A Sliver of Light: Three Americans Imprisoned in Iran is a 2014 memoir by Shane Bauer, Joshua Fattal, and Sarah Shourd, published by Houghton Mifflin Harcourt/Eamon Dolan. It discusses the 2009–11 detention of American hikers by Iran.

The book uses the first-person narrative and switches between the points of view of Bauer, Fattal, and Shourd. The book ends with the authors, after their release, adjusting to the free world and discussing the Guantanamo Bay detention center, Israel, and regime change.

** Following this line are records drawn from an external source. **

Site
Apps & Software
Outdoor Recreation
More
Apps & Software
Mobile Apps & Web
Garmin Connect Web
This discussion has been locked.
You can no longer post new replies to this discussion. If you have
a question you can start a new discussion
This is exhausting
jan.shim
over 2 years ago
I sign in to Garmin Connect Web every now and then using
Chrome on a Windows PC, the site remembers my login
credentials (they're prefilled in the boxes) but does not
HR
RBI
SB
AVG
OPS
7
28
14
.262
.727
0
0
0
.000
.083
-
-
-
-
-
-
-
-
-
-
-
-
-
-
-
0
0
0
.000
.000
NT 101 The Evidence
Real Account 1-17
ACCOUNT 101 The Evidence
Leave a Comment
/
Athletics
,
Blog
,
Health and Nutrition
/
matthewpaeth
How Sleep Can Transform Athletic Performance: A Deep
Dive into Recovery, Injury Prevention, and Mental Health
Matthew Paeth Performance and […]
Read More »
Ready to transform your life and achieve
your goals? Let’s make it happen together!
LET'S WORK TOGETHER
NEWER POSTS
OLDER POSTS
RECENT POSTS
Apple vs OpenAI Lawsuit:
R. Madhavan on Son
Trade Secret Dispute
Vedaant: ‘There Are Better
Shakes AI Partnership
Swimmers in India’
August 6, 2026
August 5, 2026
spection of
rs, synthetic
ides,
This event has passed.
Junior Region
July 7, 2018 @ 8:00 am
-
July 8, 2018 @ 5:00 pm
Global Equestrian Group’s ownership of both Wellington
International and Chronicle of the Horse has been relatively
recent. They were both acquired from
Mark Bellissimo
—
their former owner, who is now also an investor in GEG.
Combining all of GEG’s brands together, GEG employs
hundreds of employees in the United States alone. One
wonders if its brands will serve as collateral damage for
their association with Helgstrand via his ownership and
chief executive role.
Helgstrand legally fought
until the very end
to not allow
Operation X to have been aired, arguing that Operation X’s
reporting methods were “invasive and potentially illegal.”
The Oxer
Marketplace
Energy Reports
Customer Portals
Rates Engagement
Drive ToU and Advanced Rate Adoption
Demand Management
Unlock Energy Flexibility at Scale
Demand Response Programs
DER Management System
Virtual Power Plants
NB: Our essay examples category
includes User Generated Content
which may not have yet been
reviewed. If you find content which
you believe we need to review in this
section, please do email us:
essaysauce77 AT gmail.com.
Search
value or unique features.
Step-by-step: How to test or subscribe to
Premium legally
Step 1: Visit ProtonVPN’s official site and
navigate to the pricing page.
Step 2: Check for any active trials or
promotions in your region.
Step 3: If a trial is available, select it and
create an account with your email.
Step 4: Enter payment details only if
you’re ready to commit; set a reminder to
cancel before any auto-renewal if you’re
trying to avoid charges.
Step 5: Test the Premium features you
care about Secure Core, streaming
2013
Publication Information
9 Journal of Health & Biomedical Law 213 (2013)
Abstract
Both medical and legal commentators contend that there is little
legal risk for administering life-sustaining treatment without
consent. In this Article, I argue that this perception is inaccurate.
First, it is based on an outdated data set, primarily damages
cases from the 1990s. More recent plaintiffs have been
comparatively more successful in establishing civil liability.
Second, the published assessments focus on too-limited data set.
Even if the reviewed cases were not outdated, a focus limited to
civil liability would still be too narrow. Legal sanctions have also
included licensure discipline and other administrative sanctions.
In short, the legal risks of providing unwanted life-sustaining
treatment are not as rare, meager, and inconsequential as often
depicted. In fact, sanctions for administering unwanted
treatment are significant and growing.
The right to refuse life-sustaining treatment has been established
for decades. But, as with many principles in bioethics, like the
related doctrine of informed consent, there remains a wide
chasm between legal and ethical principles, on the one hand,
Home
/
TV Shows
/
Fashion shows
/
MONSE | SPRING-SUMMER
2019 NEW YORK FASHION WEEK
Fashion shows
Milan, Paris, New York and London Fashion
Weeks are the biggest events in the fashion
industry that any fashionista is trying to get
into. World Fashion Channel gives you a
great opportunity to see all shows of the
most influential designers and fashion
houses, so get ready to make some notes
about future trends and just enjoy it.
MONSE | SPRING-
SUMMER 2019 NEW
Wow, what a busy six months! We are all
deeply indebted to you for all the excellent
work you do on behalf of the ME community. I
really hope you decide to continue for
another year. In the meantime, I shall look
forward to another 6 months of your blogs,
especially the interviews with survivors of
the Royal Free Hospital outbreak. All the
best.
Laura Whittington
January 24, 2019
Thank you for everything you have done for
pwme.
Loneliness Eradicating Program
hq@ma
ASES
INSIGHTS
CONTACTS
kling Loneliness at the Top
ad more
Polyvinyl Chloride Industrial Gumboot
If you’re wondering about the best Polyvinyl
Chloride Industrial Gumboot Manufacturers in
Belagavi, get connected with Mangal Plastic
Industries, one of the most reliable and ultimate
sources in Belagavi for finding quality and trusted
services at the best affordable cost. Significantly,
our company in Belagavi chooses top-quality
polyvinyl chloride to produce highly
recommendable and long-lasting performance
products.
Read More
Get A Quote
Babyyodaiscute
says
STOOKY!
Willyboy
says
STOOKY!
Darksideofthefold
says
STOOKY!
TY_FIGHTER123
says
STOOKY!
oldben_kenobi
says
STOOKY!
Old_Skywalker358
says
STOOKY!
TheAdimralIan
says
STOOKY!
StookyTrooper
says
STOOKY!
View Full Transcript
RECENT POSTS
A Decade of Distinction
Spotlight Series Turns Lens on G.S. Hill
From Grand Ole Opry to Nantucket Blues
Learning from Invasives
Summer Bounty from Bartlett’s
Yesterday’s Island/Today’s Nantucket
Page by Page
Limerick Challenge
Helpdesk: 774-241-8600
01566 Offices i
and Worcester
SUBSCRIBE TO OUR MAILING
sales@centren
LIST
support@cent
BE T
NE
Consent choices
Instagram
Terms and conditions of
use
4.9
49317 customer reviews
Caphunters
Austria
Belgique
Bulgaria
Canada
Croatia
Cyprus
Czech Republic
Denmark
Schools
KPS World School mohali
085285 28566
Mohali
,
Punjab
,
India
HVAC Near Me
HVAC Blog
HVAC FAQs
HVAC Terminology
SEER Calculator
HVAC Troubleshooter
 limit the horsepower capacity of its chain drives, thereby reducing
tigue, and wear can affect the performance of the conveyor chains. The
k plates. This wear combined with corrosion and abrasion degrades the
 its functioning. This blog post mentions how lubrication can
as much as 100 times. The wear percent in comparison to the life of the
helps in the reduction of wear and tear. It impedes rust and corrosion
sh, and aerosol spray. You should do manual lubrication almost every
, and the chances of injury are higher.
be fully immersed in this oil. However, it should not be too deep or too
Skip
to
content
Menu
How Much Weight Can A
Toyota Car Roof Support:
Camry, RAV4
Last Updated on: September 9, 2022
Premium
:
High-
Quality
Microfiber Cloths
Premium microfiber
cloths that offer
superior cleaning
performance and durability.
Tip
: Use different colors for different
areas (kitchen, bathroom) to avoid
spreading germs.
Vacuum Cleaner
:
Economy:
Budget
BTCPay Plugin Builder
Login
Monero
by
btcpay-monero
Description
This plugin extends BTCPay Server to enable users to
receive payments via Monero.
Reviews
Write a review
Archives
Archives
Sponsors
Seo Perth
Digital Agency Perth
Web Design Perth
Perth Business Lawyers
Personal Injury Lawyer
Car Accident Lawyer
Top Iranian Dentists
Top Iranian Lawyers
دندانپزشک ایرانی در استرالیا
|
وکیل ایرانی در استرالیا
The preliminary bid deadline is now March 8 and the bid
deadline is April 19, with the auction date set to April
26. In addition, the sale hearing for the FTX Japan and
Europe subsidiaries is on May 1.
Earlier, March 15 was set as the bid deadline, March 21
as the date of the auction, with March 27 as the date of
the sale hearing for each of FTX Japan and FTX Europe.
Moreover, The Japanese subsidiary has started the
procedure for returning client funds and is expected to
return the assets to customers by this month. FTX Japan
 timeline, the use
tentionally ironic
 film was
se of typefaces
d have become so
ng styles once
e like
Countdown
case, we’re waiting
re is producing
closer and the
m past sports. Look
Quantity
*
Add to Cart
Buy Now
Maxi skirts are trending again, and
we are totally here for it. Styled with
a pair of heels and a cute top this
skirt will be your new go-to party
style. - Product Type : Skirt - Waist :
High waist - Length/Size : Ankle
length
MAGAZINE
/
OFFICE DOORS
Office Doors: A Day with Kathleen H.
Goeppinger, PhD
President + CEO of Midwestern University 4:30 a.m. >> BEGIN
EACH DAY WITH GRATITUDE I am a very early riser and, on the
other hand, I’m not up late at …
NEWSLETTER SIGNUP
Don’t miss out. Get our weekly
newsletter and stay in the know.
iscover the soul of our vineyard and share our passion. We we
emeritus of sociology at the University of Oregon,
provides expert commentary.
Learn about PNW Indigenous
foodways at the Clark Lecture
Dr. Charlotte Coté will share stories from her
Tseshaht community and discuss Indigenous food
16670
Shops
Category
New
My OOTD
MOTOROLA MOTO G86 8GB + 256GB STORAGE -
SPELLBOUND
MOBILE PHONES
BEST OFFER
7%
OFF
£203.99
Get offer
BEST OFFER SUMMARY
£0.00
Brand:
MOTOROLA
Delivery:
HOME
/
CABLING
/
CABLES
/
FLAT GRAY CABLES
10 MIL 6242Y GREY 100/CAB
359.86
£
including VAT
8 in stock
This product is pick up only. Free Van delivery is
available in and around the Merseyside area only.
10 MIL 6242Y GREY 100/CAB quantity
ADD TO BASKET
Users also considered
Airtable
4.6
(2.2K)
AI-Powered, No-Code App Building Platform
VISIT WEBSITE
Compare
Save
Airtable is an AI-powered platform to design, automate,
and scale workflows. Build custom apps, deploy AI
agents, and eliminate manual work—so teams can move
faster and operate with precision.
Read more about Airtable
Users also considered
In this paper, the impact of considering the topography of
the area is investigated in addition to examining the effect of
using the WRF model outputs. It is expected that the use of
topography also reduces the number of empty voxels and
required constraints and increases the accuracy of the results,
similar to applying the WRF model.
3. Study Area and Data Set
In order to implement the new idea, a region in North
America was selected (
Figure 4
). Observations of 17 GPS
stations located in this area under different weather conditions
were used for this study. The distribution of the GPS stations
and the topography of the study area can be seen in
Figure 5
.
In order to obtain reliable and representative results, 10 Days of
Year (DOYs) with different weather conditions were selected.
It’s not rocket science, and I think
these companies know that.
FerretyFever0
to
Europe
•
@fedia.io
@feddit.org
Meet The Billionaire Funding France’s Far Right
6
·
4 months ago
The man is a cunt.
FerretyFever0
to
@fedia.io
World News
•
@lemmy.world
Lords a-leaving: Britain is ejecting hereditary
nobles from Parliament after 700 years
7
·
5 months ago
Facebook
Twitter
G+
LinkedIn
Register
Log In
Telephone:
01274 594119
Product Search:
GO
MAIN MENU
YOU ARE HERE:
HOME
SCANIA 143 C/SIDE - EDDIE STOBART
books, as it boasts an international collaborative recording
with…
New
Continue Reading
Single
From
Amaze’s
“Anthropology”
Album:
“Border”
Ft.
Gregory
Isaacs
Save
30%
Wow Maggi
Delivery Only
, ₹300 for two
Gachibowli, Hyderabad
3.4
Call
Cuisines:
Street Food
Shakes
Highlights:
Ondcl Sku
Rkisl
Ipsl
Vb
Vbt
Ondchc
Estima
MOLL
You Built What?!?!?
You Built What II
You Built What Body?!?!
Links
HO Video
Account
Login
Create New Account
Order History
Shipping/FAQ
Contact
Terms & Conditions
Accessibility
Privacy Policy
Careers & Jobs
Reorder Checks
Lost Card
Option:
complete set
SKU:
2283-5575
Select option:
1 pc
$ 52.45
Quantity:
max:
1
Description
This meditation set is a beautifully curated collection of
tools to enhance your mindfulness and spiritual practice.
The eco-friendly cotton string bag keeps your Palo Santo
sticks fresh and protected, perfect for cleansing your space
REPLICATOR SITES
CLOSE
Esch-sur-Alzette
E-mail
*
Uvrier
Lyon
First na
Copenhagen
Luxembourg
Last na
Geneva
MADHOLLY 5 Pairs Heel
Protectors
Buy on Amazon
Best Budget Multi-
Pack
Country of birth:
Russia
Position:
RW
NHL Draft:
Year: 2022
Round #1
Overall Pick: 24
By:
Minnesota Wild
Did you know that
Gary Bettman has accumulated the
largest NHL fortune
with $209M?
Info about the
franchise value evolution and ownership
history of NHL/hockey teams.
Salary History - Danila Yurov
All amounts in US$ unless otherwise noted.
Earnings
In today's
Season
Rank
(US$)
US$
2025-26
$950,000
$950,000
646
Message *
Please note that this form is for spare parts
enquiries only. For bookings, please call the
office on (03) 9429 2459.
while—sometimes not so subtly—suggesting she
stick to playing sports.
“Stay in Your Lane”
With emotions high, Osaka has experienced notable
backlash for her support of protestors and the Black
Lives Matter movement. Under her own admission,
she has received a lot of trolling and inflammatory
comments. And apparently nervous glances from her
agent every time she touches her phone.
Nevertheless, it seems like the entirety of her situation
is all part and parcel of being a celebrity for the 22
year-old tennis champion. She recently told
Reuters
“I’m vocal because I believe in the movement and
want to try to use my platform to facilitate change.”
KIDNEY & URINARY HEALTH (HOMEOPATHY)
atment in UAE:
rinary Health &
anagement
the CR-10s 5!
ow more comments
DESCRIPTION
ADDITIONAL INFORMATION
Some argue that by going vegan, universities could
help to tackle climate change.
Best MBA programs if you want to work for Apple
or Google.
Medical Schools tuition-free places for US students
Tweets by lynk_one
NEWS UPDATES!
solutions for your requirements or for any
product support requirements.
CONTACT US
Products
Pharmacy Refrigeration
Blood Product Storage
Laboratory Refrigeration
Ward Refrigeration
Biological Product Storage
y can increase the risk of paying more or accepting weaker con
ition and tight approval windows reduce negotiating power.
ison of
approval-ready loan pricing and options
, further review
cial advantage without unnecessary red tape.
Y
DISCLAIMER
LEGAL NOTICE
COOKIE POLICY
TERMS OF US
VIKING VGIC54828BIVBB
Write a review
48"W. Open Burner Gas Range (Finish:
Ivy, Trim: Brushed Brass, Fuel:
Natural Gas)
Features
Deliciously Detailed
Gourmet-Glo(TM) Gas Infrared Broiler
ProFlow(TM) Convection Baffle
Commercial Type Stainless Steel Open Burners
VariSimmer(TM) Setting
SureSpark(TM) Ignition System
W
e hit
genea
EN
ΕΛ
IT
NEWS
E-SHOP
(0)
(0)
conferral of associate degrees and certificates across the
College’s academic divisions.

Publishers Weekly stated that the book has "Moments of humor and insight" and that the "voices" of the co-authors "remain oddly similar".

==Reception==
Susanne Pari, an Iranian American who wrote a review for the San Francisco Chronicle wrote that the " detailed, nuanced, honest, full-bodied memoir" has "an exciting pace" and that it had an "objective" treatment of the subject matter.

Kirkus Reviews concluded that the book is "An unsugared account that demonstrates the admirable, unbreakable bond of friends, parents and countrymen."

Bob Goldfarb of the Jewish Book Council stated that "it’s absorbing and hard to put down" and that the book "offers many of the pleasures of an epistolary novel."